The data protection laws allow individuals certain rights in relation to their personal data. One such right is to access their personal information - this is also known as a subject access request (SAR).
In a recent case a housing developer has been prosecution for a failure to respond to a subject access request as required by the legislation. This is after they ignored an enforcement notice from the data watchdog in the UK, the Information Commissioner Office (ICO), which ordered them to comply with the law.
What are the main rules?
The events of this prosecution relate to an incident that occurred in 2017. At that time, the relevant legislation was the Data Protection Act 1998, which stated that the company had 40 calendar days to provide the required information. This did not happen and the individual complained to the ICO and the enforcement notice followed.
What happened at court?
The company pleaded guilty and to a charge of failing to comply with an enforcement notice. It was fined £300, with a £30 victim surcharge, and was ordered to pay £1,133.75 towards prosecution costs.

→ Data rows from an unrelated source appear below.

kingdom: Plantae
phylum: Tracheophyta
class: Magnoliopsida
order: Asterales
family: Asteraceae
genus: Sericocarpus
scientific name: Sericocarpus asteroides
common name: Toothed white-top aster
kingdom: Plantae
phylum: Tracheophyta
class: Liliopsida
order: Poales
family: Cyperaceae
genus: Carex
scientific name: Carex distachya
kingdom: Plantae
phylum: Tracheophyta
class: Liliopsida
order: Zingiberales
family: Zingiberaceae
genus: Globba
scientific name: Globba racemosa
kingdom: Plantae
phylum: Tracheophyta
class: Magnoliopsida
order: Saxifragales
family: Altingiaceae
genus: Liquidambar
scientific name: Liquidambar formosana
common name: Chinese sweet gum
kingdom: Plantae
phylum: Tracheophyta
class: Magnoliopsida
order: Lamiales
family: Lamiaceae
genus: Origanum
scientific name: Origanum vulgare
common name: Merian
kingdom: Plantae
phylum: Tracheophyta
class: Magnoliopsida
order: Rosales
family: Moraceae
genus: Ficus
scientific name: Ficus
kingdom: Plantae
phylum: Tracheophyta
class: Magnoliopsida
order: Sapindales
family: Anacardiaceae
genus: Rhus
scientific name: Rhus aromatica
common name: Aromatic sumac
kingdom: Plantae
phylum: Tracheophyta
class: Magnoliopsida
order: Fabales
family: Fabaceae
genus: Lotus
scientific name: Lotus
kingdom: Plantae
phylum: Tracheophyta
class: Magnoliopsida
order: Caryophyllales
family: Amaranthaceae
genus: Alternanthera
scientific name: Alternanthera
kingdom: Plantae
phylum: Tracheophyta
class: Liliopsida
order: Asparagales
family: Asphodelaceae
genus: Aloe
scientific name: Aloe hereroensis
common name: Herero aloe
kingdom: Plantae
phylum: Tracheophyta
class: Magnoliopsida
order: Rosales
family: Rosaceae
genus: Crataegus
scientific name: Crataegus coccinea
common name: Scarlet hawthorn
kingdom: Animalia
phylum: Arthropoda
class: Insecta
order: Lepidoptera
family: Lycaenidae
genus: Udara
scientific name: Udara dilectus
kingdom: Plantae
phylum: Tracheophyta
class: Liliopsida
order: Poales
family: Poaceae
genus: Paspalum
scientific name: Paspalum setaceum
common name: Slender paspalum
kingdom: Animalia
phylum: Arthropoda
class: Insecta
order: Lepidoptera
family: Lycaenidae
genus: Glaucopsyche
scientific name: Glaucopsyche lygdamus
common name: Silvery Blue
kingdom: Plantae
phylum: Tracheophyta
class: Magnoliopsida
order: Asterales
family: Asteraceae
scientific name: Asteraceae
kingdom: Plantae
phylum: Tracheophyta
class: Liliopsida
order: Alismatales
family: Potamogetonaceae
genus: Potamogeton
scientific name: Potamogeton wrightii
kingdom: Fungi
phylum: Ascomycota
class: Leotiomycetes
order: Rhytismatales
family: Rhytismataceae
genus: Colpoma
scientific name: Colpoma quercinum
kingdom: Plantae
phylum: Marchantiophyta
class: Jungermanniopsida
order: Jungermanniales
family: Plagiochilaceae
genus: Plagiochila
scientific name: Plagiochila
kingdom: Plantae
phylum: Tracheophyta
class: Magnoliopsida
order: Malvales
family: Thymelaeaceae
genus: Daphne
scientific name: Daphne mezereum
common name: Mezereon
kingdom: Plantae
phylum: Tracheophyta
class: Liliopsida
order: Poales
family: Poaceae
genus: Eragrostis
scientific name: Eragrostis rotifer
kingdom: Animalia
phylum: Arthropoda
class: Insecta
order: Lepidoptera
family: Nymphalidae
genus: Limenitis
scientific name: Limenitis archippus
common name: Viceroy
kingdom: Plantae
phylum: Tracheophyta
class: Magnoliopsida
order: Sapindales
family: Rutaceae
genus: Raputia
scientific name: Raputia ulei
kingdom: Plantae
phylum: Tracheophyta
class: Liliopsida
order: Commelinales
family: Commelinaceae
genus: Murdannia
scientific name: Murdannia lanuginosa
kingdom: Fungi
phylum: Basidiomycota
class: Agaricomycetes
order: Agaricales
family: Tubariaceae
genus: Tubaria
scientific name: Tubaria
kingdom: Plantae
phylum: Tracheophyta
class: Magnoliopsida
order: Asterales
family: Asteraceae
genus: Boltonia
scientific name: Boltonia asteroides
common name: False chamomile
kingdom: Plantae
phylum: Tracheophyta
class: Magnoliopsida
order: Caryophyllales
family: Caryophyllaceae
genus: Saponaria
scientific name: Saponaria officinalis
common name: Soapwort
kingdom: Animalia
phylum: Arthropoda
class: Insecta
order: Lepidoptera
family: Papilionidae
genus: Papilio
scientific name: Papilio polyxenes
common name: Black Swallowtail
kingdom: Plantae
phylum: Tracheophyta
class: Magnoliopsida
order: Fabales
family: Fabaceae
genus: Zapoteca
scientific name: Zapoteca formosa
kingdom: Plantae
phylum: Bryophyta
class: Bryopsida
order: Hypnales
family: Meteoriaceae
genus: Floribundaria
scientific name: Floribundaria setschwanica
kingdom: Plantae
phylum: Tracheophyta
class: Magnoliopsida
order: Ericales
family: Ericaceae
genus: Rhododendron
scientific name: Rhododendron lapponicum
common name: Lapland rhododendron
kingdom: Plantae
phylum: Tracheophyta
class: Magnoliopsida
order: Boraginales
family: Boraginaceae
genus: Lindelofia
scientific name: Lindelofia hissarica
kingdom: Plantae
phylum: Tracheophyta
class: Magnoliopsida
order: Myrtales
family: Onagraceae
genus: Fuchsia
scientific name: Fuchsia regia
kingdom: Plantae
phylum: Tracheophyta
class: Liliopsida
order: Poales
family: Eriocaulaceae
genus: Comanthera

What can we learn from this?
As you may be aware, the GDPR and the Data Protection Act 2018 came into force on 25 May 2018. The new law changed some of the rules around SAR's.
Main points include:
- A SAR does not require a specific format, it can be in a letter, email or verbal;
- Organisations must act on the request without undue delay and at the latest within one month of receipt;
- In most cases organisations cannot charge a fee to deal with a request;
- Organisations must provide specified information to the person making the request;
- There are clear rules around calculating the one month time limit.